Artikel 6 Wonen
6.1 Bestemmingsomschrijving
De voor 'Wonen' aangewezen gronden zijn bestemd voor:
-
a. gestapelde woningen maximaal 3 lagen, ter plaatse van de aanduiding 'gestapeld';
-
b. tuinen en erven;
-
c. bij deze bestemming behorende voorzieningen, zoals groenvoorzieningen, parkeervoorzieningen en waterhuishoudkundige voorzieningen.
6.2 Bouwregels
Op deze gronden mag worden gebouwd, en gelden de volgende regels.
6.2.1 Hoofdgebouwen
-
a. alleen bouwen binnen een bouwvlak;
-
b. aantal woningen: het ter plaatse van de aanduiding 'maximum aantal wooneenheden' aangegeven aantal;
-
c. per bouwperceel maximaal één hoofdgebouw;
-
d. goothoogte maximaal 11 meter;
-
e. bouwhoogte, tenzij anders aangegeven, maximaal 13 meter;
-
f. dakhelling minimaal 20º en maximaal 75º.
6.2.2 Aan- en uitbouwen, bijgebouwen
-
a. bouwen binnen en buiten het bouwvlak;
-
b. het gezamenlijke oppervlakte buiten het bouwvlak per hoofdgebouw is maximaal 30 m2;
-
c. bouwhoogte bedraagt maximaal 3 meter;
-
d. erkers, entreeportalen en vergelijkbare bouwwerken moeten voor de voorgevel gerealiseerd worden;
-
1. horizontale diepte maximaal 1,5 meter;
-
2. ligging uit de voorste perceelsgrens minimaal 2 meter;
-
3. gezamenlijke breedte: maximaal 4 meter.

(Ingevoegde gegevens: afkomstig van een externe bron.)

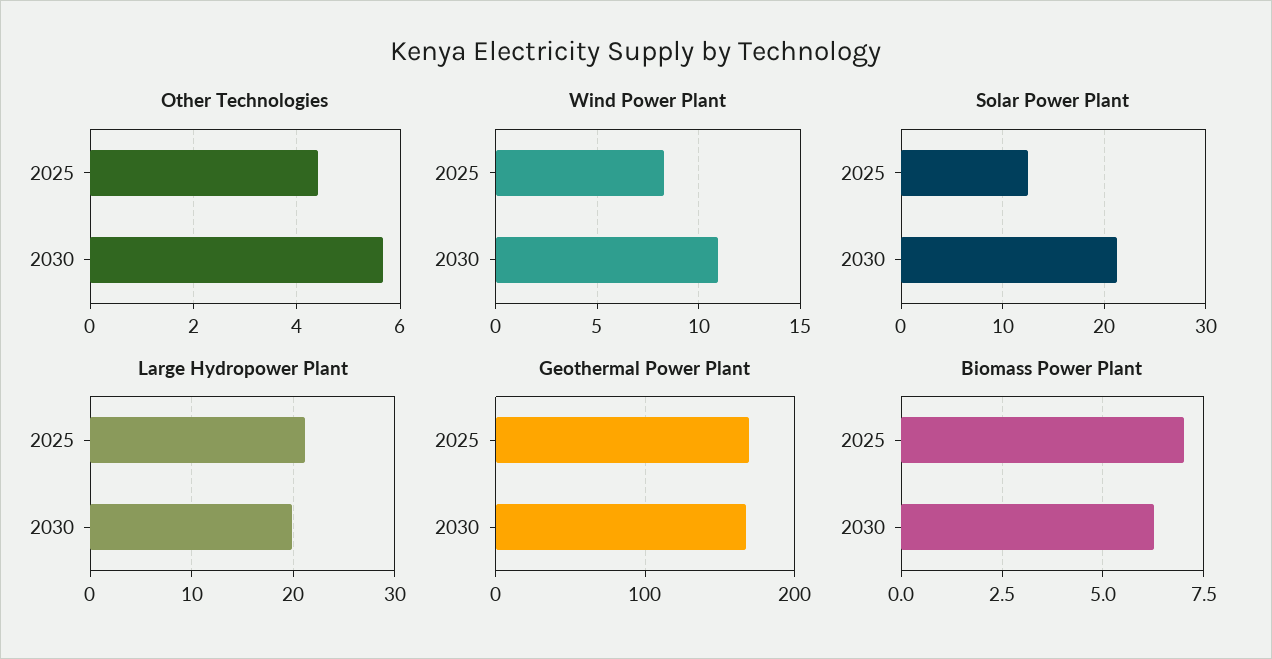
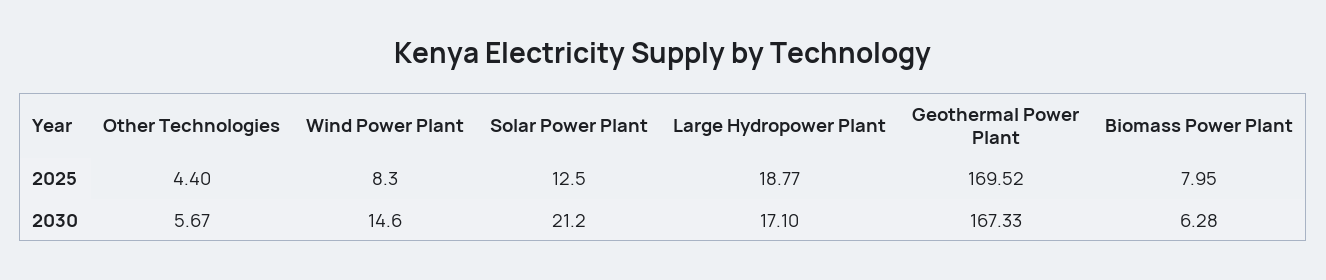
  {
    "Other Technologies": {
      "2025": 4.4,
      "2030": 5.67
    },
    "Wind Power Plant": {
      "2025": 8.3,
-     "2030": 11
+     "2030": 14.6
    },
    "Solar Power Plant": {
      "2025": 12.5,
      "2030": 21.2
    },
    "Large Hydropower Plant": {
-     "2025": 21,
+     "2025": 18.77,
-     "2030": 20
+     "2030": 17.1
    },
    "Geothermal Power Plant": {
      "2025": 169.52,
      "2030": 167.33
    },
    "Biomass Power Plant": {
-     "2025": 7,
+     "2025": 7.95,
      "2030": 6.28
    }
  }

6.2.3 Bouwwerken, geen gebouwen zijnde
De bouwhoogte van:
-
a. erf- en terreinafscheidingen vóór de gevellijn:
-
1. in open constructie maximaal 1,5 m;
-
2. overigens maximaal 1 m;
-
b. erf- en terreinafscheidingen achter de gevellijn maximaal 2 m;
-
c. overige bouwwerken, geen gebouwen zijnde maximaal 3 m.
6.2.4 Ondergronds bouwen
-
a. ondergronds bouwen tot verticale diepte maximaal 4 meter.
6.3 Afwijken van de bouwregels
Bij omgevingsvergunning kan worden afgeweken van het bepaalde in artikel 6.2.1 sub f voor het toestaan van een plat dak met dien verstande dat een gebouw niet in zijn gehele mag worden voorzien van een plat dak.